▶ TASK TO COMPLETE:
Reproduce every line of the listing below without any alteration.

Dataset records
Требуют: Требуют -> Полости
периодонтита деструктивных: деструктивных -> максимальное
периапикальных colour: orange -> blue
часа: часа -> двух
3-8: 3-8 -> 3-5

▶ OUTPUT FOR THIS TASK:
Требуют: Требуют -> Полости
периодонтита деструктивных: деструктивных -> максимальное
периапикальных colour: orange -> blue
часа: часа -> двух
3-8: 3-8 -> 3-5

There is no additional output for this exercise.